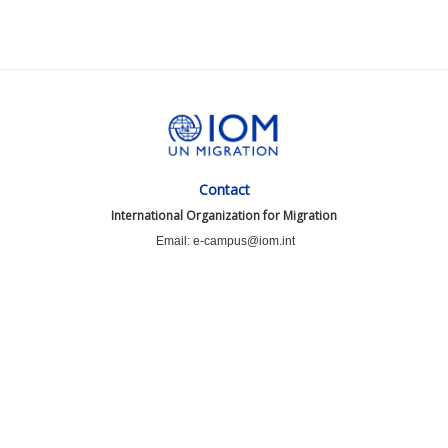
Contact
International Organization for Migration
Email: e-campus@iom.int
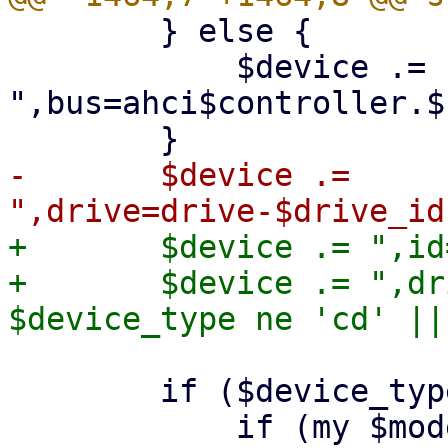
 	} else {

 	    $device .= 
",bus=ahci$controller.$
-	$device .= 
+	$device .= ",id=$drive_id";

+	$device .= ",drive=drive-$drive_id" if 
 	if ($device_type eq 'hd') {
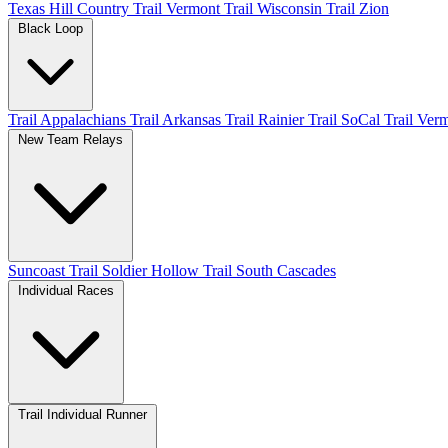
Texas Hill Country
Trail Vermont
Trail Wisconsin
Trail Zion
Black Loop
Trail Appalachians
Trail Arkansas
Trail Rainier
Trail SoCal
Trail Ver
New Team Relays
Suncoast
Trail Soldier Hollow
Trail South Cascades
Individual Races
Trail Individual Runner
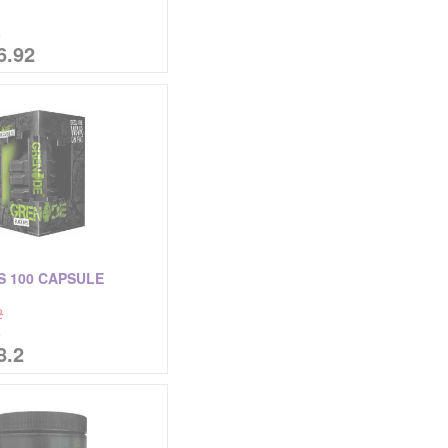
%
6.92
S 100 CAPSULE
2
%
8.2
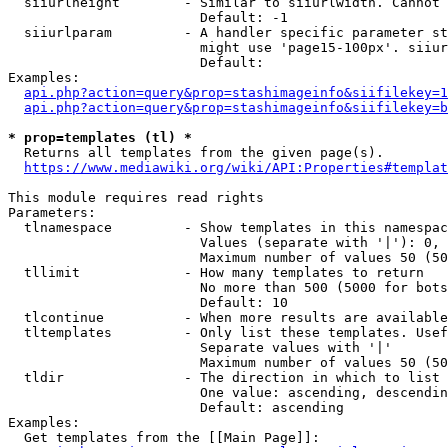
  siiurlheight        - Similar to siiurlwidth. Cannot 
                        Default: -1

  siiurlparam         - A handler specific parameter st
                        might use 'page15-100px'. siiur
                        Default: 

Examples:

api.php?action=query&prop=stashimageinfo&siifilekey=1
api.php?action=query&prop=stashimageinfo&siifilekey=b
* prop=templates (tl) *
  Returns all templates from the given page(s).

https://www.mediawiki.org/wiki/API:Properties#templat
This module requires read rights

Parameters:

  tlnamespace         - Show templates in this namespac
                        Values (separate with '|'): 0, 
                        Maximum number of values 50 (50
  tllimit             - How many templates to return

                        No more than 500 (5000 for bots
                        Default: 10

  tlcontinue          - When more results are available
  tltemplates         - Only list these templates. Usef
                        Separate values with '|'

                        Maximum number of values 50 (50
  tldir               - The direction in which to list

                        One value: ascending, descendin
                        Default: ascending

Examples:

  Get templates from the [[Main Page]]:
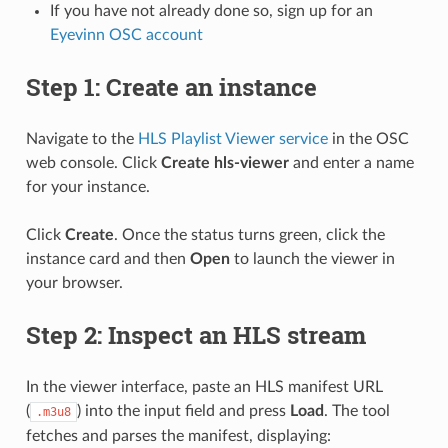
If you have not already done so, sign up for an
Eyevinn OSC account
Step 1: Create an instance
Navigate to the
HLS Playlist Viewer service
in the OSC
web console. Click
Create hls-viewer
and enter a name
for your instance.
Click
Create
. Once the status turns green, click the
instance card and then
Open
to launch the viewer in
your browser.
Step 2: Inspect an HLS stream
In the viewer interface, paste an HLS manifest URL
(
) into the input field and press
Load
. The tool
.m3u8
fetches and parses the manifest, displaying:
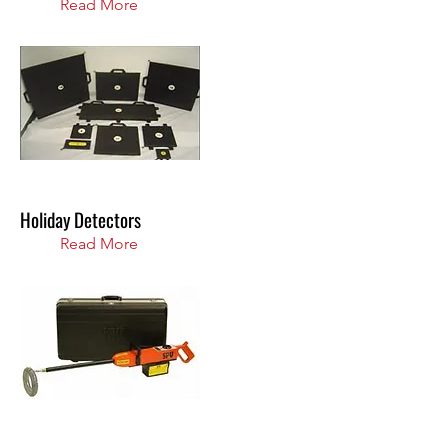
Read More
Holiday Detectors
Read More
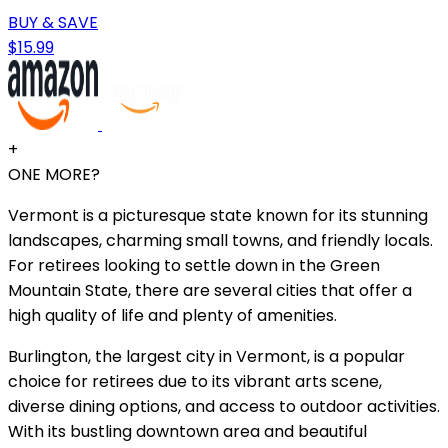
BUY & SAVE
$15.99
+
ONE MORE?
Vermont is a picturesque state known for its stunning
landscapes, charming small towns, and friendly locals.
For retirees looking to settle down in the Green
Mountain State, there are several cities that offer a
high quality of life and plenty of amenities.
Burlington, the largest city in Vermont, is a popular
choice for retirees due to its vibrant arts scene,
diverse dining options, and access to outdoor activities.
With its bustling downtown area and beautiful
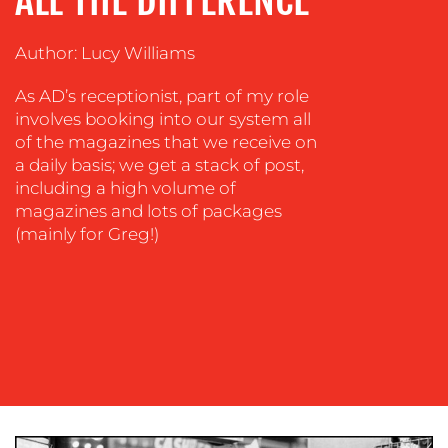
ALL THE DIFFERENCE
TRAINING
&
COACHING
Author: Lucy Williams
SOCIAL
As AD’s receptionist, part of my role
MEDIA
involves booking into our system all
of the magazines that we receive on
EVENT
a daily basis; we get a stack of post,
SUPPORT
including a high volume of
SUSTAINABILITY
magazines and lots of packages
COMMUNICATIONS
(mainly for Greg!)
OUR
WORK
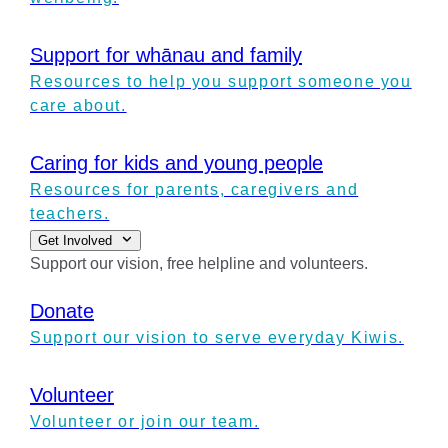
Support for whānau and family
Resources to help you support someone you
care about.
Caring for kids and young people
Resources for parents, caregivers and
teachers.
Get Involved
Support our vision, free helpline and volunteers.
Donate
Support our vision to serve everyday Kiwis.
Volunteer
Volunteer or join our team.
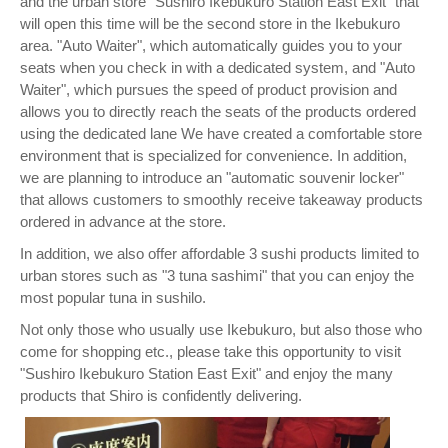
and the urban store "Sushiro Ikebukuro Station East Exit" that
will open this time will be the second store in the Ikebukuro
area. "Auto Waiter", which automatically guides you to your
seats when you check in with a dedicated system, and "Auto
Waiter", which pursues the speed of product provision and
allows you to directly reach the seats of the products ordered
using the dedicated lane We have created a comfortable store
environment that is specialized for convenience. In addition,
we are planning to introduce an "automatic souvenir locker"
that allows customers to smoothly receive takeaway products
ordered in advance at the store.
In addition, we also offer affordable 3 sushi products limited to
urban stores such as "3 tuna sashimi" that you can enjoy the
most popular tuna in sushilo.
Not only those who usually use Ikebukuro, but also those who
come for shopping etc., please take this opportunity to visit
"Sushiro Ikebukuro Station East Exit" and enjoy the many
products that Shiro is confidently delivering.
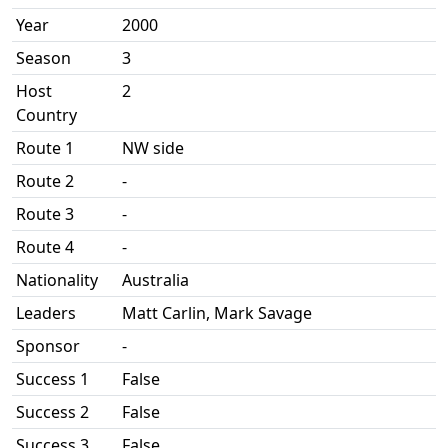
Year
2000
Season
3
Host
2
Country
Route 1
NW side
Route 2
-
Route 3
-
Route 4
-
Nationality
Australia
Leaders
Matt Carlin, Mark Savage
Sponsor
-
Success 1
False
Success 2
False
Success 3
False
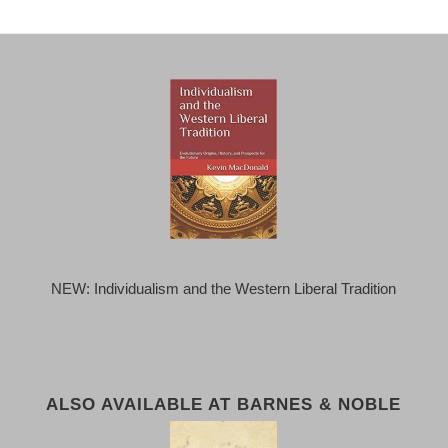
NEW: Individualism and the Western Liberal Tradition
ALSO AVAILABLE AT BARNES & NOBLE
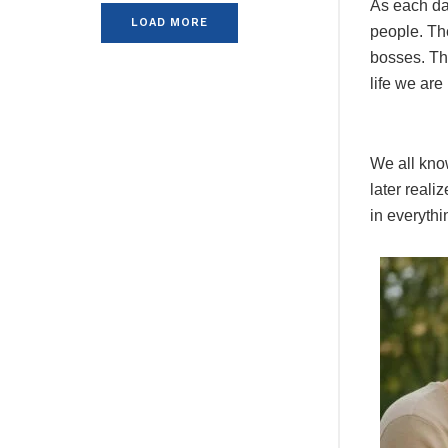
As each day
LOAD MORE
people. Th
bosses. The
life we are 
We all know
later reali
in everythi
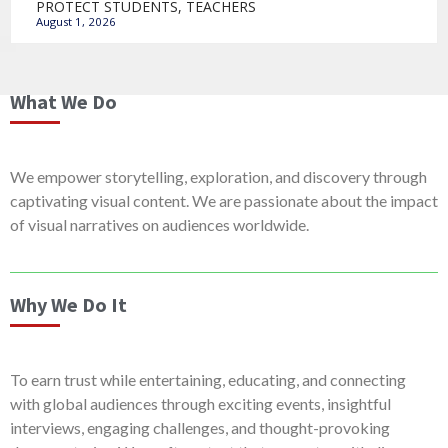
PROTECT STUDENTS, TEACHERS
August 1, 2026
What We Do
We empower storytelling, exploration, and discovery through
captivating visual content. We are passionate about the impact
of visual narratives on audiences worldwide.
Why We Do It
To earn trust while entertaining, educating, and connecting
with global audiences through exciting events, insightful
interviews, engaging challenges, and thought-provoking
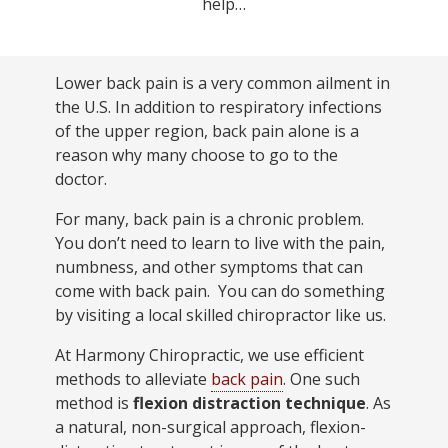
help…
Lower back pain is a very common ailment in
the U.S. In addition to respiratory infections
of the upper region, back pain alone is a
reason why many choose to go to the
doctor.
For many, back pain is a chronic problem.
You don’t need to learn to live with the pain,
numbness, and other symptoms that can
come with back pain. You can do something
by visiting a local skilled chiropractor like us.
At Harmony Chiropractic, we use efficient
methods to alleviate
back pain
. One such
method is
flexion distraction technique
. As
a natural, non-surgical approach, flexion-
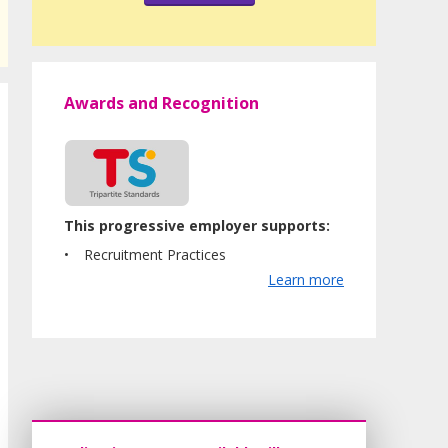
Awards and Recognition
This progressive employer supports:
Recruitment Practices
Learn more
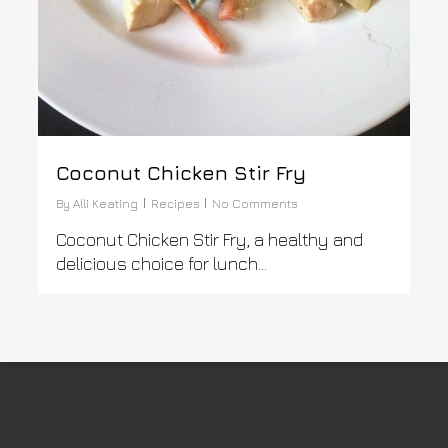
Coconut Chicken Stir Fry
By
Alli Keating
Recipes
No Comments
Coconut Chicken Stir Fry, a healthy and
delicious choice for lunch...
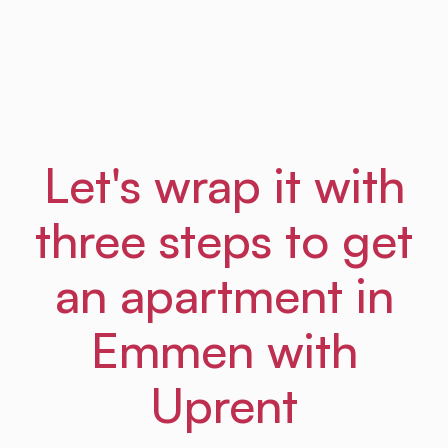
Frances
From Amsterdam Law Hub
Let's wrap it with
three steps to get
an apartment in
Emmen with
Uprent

_PROBLEM DESCRIPTION:_
Copy the text of every record above line for line, leaving out the pictures.

_ANSWER SECTION:_
Contact
International Organization for Migration
Email: e-campus@iom.int
 	} else {

 	    $device .= 
",bus=ahci$controller.$
-	$device .= 
+	$device .= ",id=$drive_id";

+	$device .= ",drive=drive-$drive_id" if 
 	if ($device_type eq 'hd') {
Texas Hill Country
Trail Vermont
Trail Wisconsin
Trail Zion
Black Loop
Trail Appalachians
Trail Arkansas
Trail Rainier
Trail SoCal
Trail Ver
New Team Relays
Suncoast
Trail Soldier Hollow
Trail South Cascades
Individual Races
Trail Individual Runner
%
6.92
S 100 CAPSULE
2
%
8.2
  siiurlheight        - Similar to siiurlwidth. Cannot 
                        Default: -1

  siiurlparam         - A handler specific parameter st
                        might use 'page15-100px'. siiur
                        Default: 

Examples:

api.php?action=query&prop=stashimageinfo&siifilekey=1
api.php?action=query&prop=stashimageinfo&siifilekey=b
* prop=templates (tl) *
  Returns all templates from the given page(s).

https://www.mediawiki.org/wiki/API:Properties#templat
This module requires read rights

Parameters:

  tlnamespace         - Show templates in this namespac
                        Values (separate with '|'): 0, 
                        Maximum number of values 50 (50
  tllimit             - How many templates to return

                        No more than 500 (5000 for bots
                        Default: 10

  tlcontinue          - When more results are available
  tltemplates         - Only list these templates. Usef
                        Separate values with '|'

                        Maximum number of values 50 (50
  tldir               - The direction in which to list

                        One value: ascending, descendin
                        Default: ascending

Examples:

  Get templates from the [[Main Page]]:
If you have not already done so, sign up for an
Eyevinn OSC account
Step 1: Create an instance
Navigate to the
HLS Playlist Viewer service
in the OSC
web console. Click
Create hls-viewer
and enter a name
for your instance.
Click
Create
. Once the status turns green, click the
instance card and then
Open
to launch the viewer in
your browser.
Step 2: Inspect an HLS stream
In the viewer interface, paste an HLS manifest URL
(
) into the input field and press
Load
. The tool
.m3u8
fetches and parses the manifest, displaying:
Read More
Holiday Detectors
Read More
BUY & SAVE
$15.99
+
ONE MORE?
Vermont is a picturesque state known for its stunning
landscapes, charming small towns, and friendly locals.
For retirees looking to settle down in the Green
Mountain State, there are several cities that offer a
high quality of life and plenty of amenities.
Burlington, the largest city in Vermont, is a popular
choice for retirees due to its vibrant arts scene,
diverse dining options, and access to outdoor activities.
With its bustling downtown area and beautiful
ALL THE DIFFERENCE
TRAINING
&
COACHING
Author: Lucy Williams
SOCIAL
As AD’s receptionist, part of my role
MEDIA
involves booking into our system all
of the magazines that we receive on
EVENT
a daily basis; we get a stack of post,
SUPPORT
including a high volume of
SUSTAINABILITY
magazines and lots of packages
COMMUNICATIONS
(mainly for Greg!)
OUR
WORK
Support for whānau and family
Resources to help you support someone you
care about.
Caring for kids and young people
Resources for parents, caregivers and
teachers.
Get Involved
Support our vision, free helpline and volunteers.
Donate
Support our vision to serve everyday Kiwis.
Volunteer
Volunteer or join our team.
and the urban store "Sushiro Ikebukuro Station East Exit" that
will open this time will be the second store in the Ikebukuro
area. "Auto Waiter", which automatically guides you to your
seats when you check in with a dedicated system, and "Auto
Waiter", which pursues the speed of product provision and
allows you to directly reach the seats of the products ordered
using the dedicated lane We have created a comfortable store
environment that is specialized for convenience. In addition,
we are planning to introduce an "automatic souvenir locker"
that allows customers to smoothly receive takeaway products
ordered in advance at the store.
In addition, we also offer affordable 3 sushi products limited to
urban stores such as "3 tuna sashimi" that you can enjoy the
most popular tuna in sushilo.
Not only those who usually use Ikebukuro, but also those who
come for shopping etc., please take this opportunity to visit
"Sushiro Ikebukuro Station East Exit" and enjoy the many
products that Shiro is confidently delivering.
Year
2000
Season
3
Host
2
Country
Route 1
NW side
Route 2
-
Route 3
-
Route 4
-
Nationality
Australia
Leaders
Matt Carlin, Mark Savage
Sponsor
-
Success 1
False
Success 2
False
Success 3
False
NEW: Individualism and the Western Liberal Tradition
ALSO AVAILABLE AT BARNES & NOBLE
As each day
LOAD MORE
people. Th
bosses. The
life we are 
We all know
later reali
in everythi
PROTECT STUDENTS, TEACHERS
August 1, 2026
What We Do
We empower storytelling, exploration, and discovery through
captivating visual content. We are passionate about the impact
of visual narratives on audiences worldwide.
Why We Do It
To earn trust while entertaining, educating, and connecting
with global audiences through exciting events, insightful
interviews, engaging challenges, and thought-provoking
help…
Lower back pain is a very common ailment in
the U.S. In addition to respiratory infections
of the upper region, back pain alone is a
reason why many choose to go to the
doctor.
For many, back pain is a chronic problem.
You don’t need to learn to live with the pain,
numbness, and other symptoms that can
come with back pain. You can do something
by visiting a local skilled chiropractor like us.
At Harmony Chiropractic, we use efficient
methods to alleviate
back pain
. One such
method is
flexion distraction technique
. As
a natural, non-surgical approach, flexion-
Awards and Recognition
This progressive employer supports:
Recruitment Practices
Learn more
Coconut Chicken Stir Fry
By
Alli Keating
Recipes
No Comments
Coconut Chicken Stir Fry, a healthy and
delicious choice for lunch...
Frances
From Amsterdam Law Hub
Let's wrap it with
three steps to get
an apartment in
Emmen with
Uprent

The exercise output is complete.